• Exercise materials:

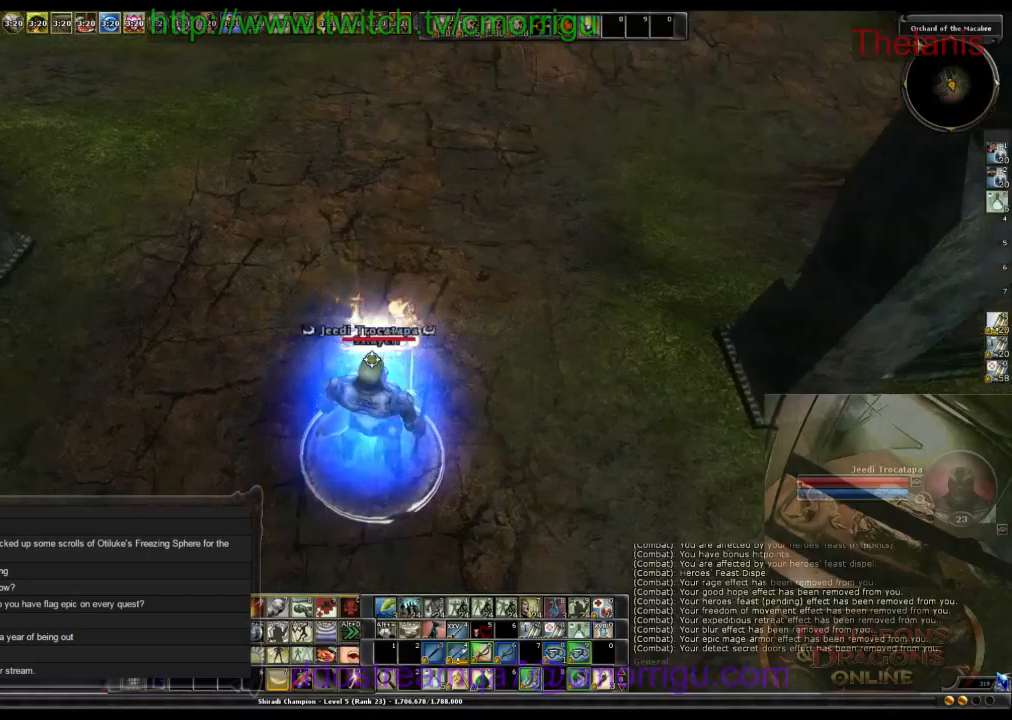
Gameplay with keyboard; each line is a JSON object with the keys held at the frame after it. "events" lists presses ("down") and releases ("up") of ".", "/", "0", "1", "2", "3", "4", "5", "6", "7", "8", "9", "a", "b", "backslash", "backspace", "c", "caps_lock", "comma", "ctrl_l", "ctrl_r", "d", "e", "equals", "escape", "f", "f1", "f10", "f11", "f12", "f2", "f3", "f4", "f5", "f6", "f7", "f8", "f9", "g", "h", "i", "j", "k", "l", "lbracket", "m", "minus", "n", "o", "p", "q", "quote", "r", "rbracket", "return", "s", "semicolon", "shift_l", "shift_r", "space", "t", "tab", "tilde", "u", "v", "w", "x", "y" and "z" between this image and that frame as [ms after this image, input, new state], when the widget could be followed in between. No other keys are recorded. Mouse input is not recorded.
{"keys": [], "events": []}
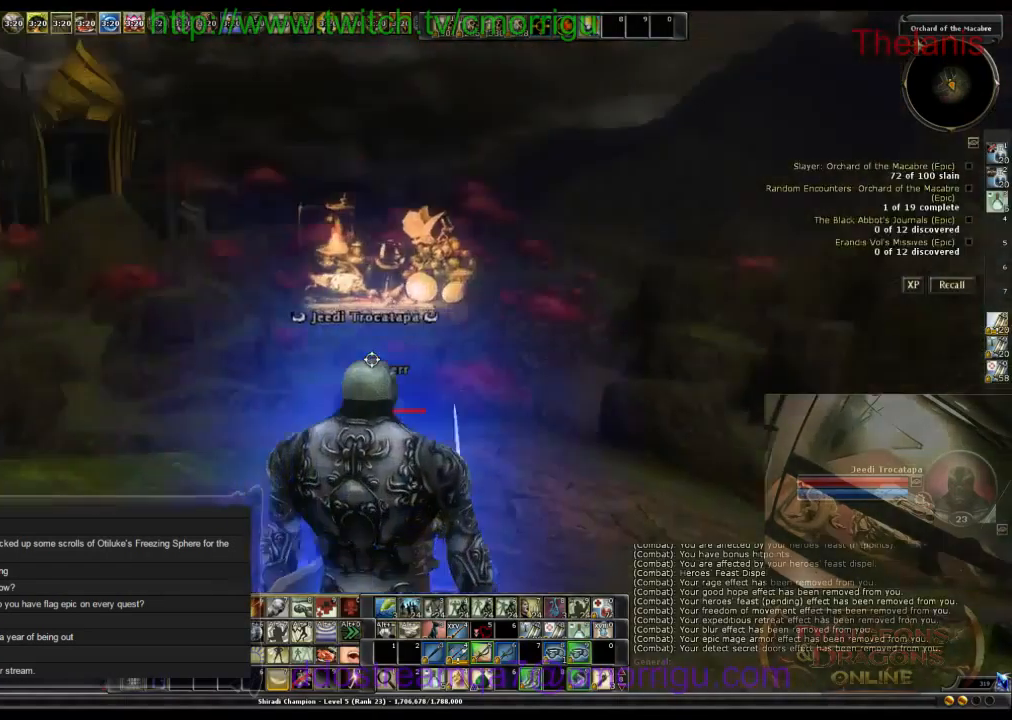
{"keys": [], "events": []}
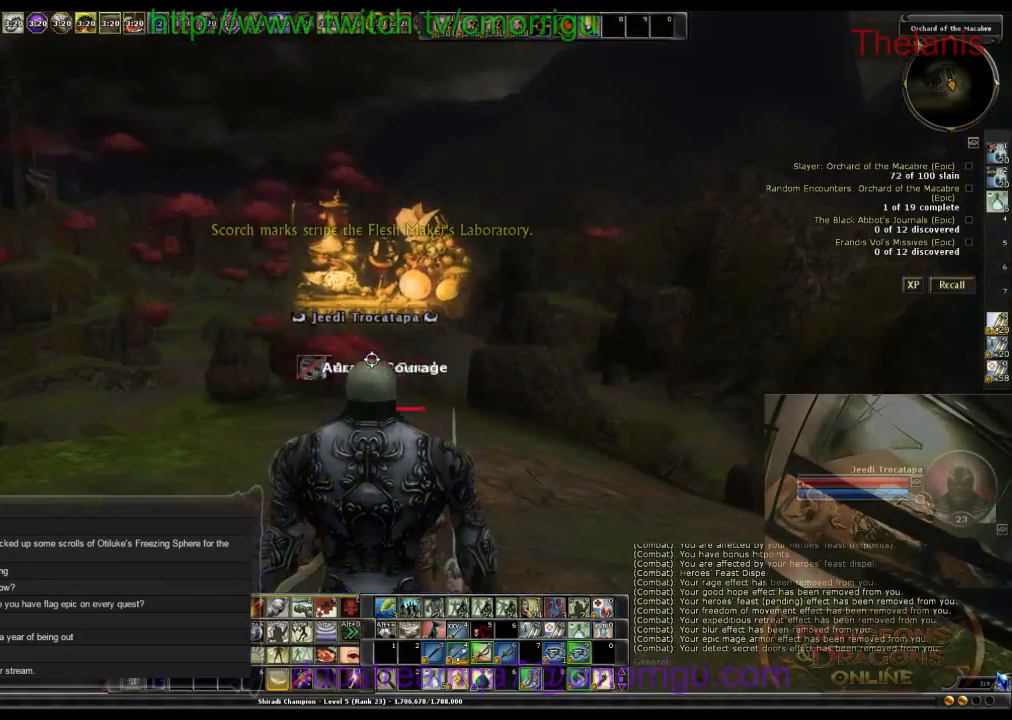
{"keys": ["d"], "events": [[366, "d", "down"]]}
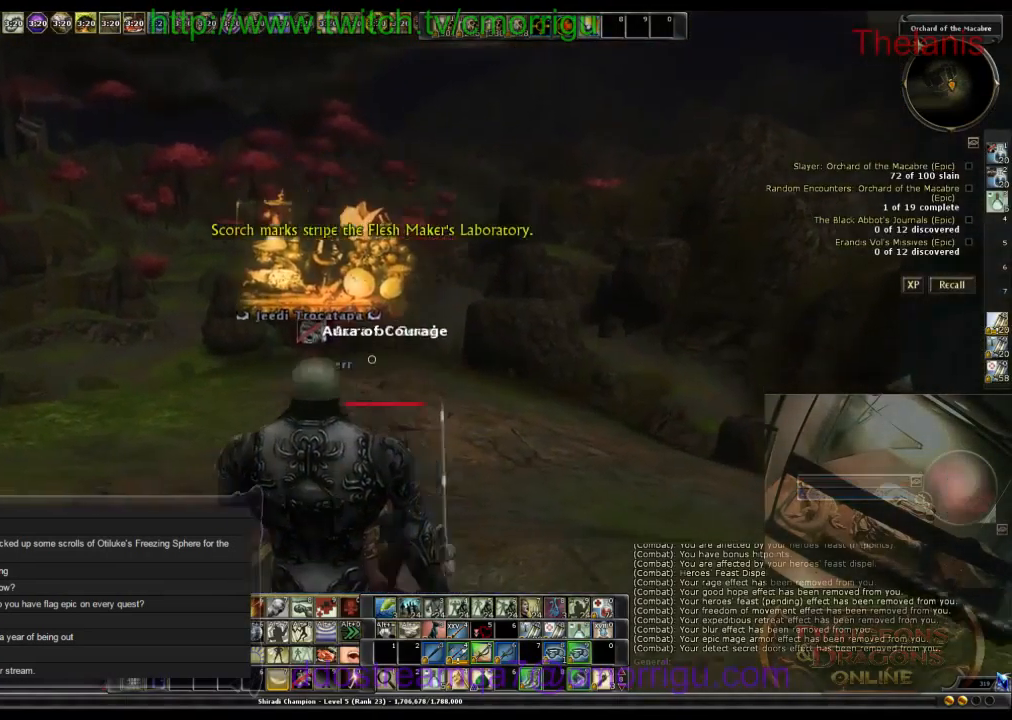
{"keys": [], "events": [[33, "d", "up"]]}
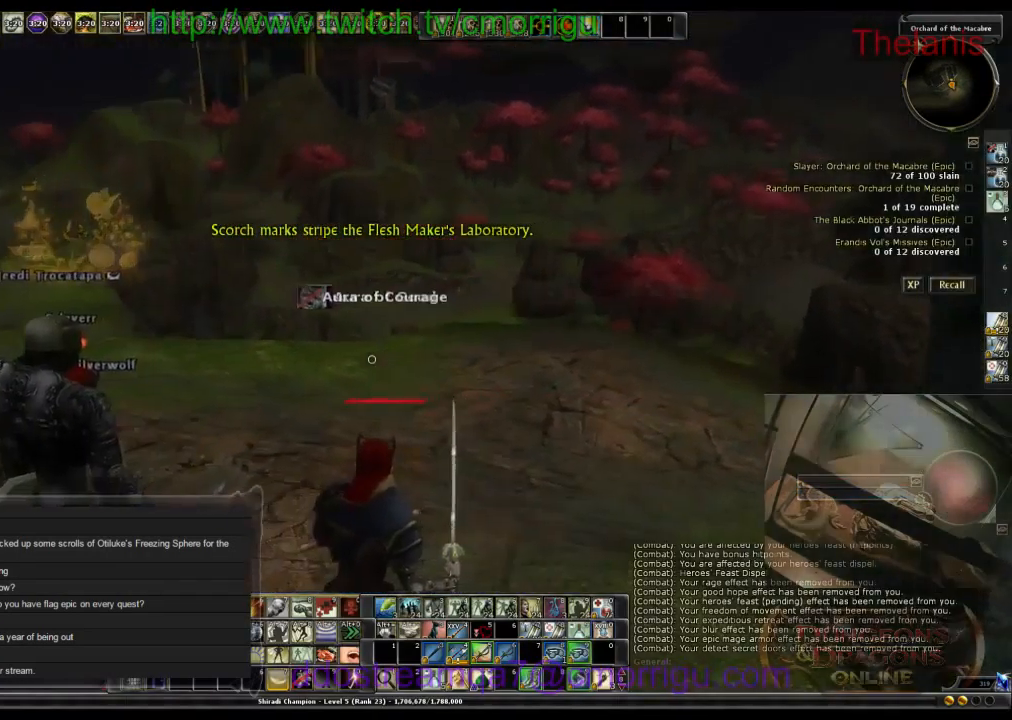
{"keys": ["a"], "events": [[367, "a", "down"]]}
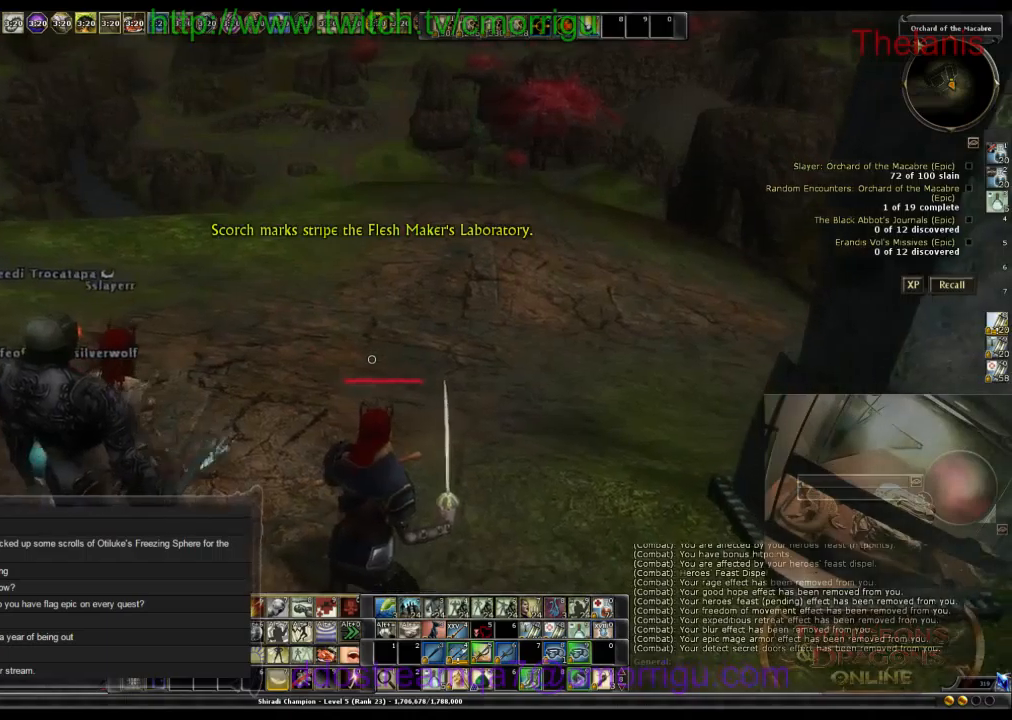
{"keys": [], "events": [[33, "a", "up"]]}
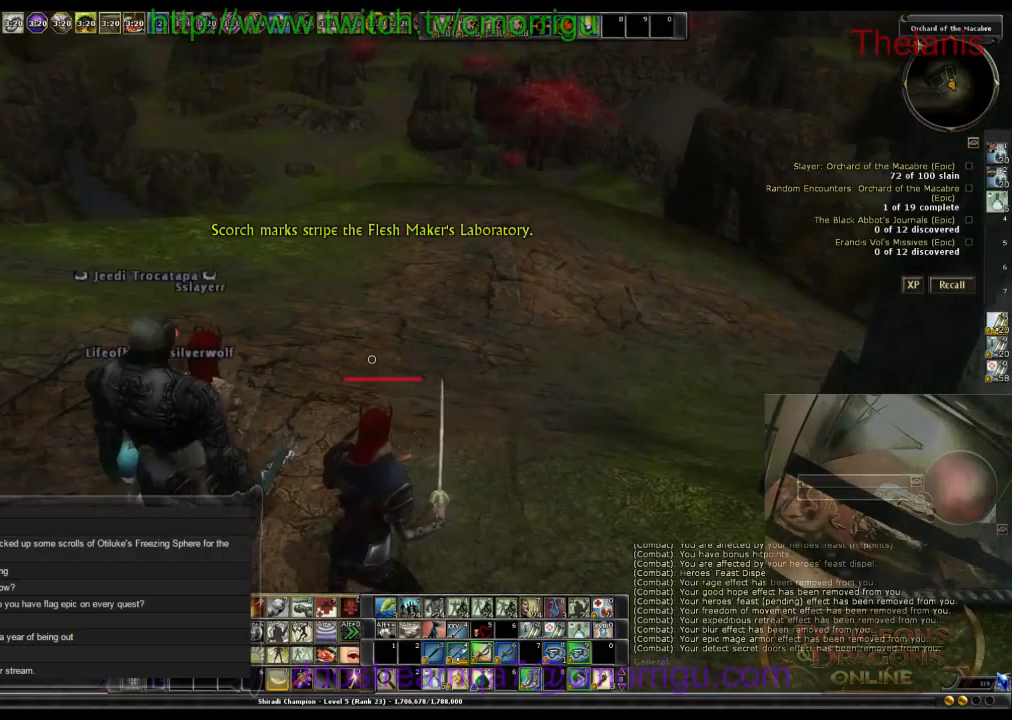
{"keys": [], "events": []}
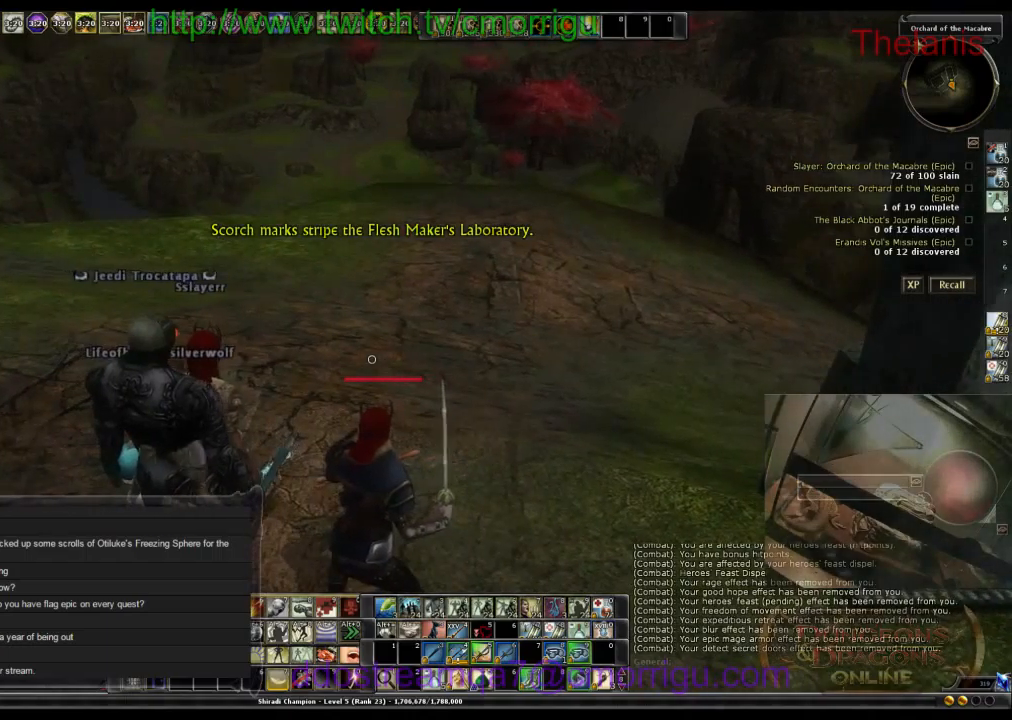
{"keys": [], "events": []}
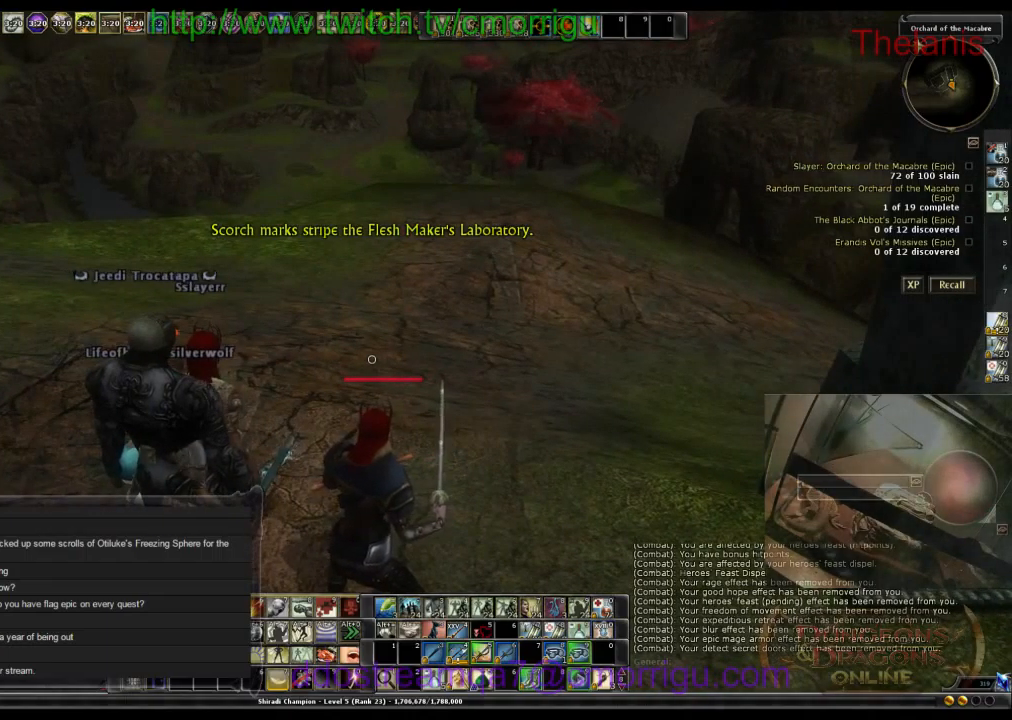
{"keys": [], "events": []}
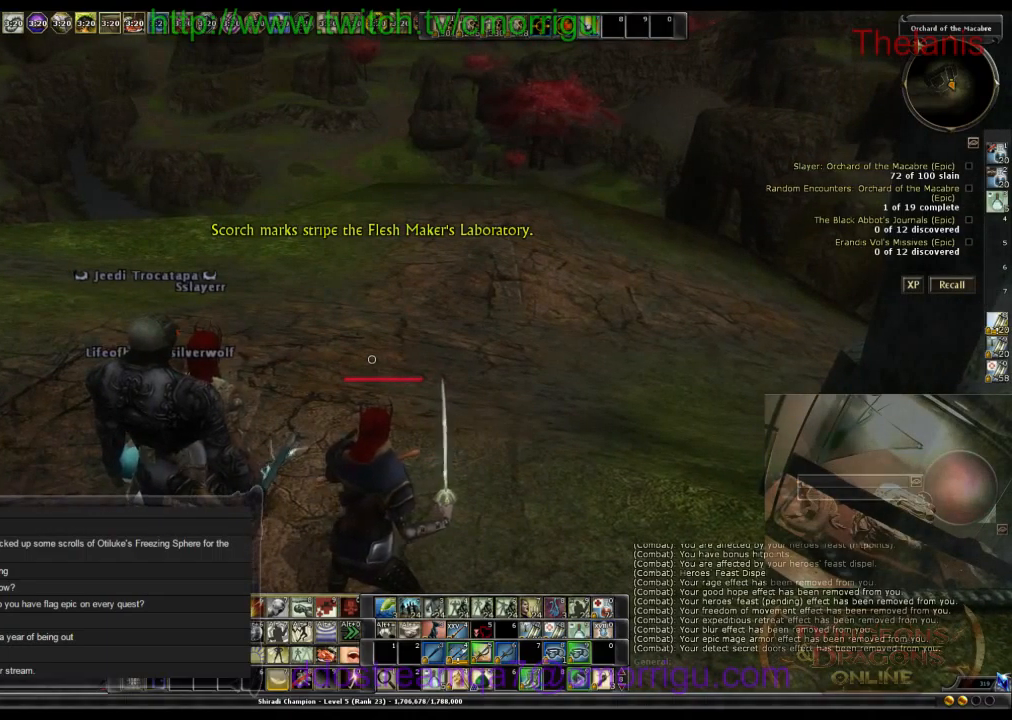
{"keys": [], "events": [[100, "m", "down"], [233, "m", "up"]]}
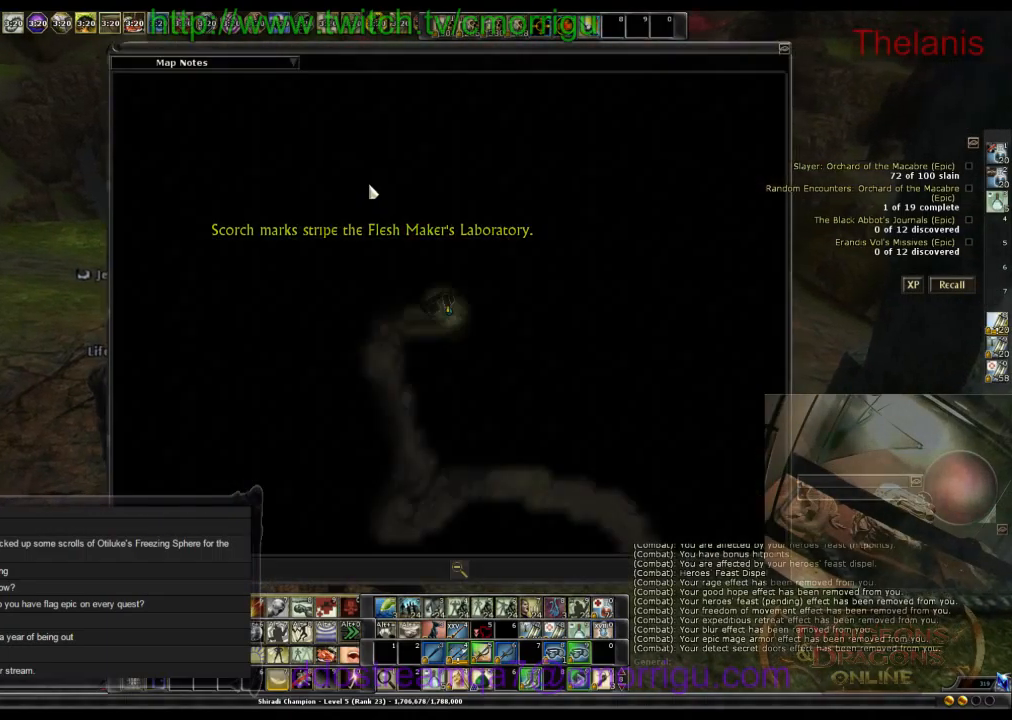
{"keys": [], "events": []}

• What you are asked to do: Where a line of the data contains "down", copy that line.

• Solved exercise:
Gameplay with keyboard; each line is a JSON object with the keys held at the frame after it. "events" lists presses ("down") and releases ("up") of ".", "/", "0", "1", "2", "3", "4", "5", "6", "7", "8", "9", "a", "b", "backslash", "backspace", "c", "caps_lock", "comma", "ctrl_l", "ctrl_r", "d", "e", "equals", "escape", "f", "f1", "f10", "f11", "f12", "f2", "f3", "f4", "f5", "f6", "f7", "f8", "f9", "g", "h", "i", "j", "k", "l", "lbracket", "m", "minus", "n", "o", "p", "q", "quote", "r", "rbracket", "return", "s", "semicolon", "shift_l", "shift_r", "space", "t", "tab", "tilde", "u", "v", "w", "x", "y" and "z" between this image and that frame as [ms after this image, input, new state], when the widget could be followed in between. No other keys are recorded. Mouse input is not recorded.
{"keys": ["d"], "events": [[366, "d", "down"]]}
{"keys": ["a"], "events": [[367, "a", "down"]]}
{"keys": [], "events": [[100, "m", "down"], [233, "m", "up"]]}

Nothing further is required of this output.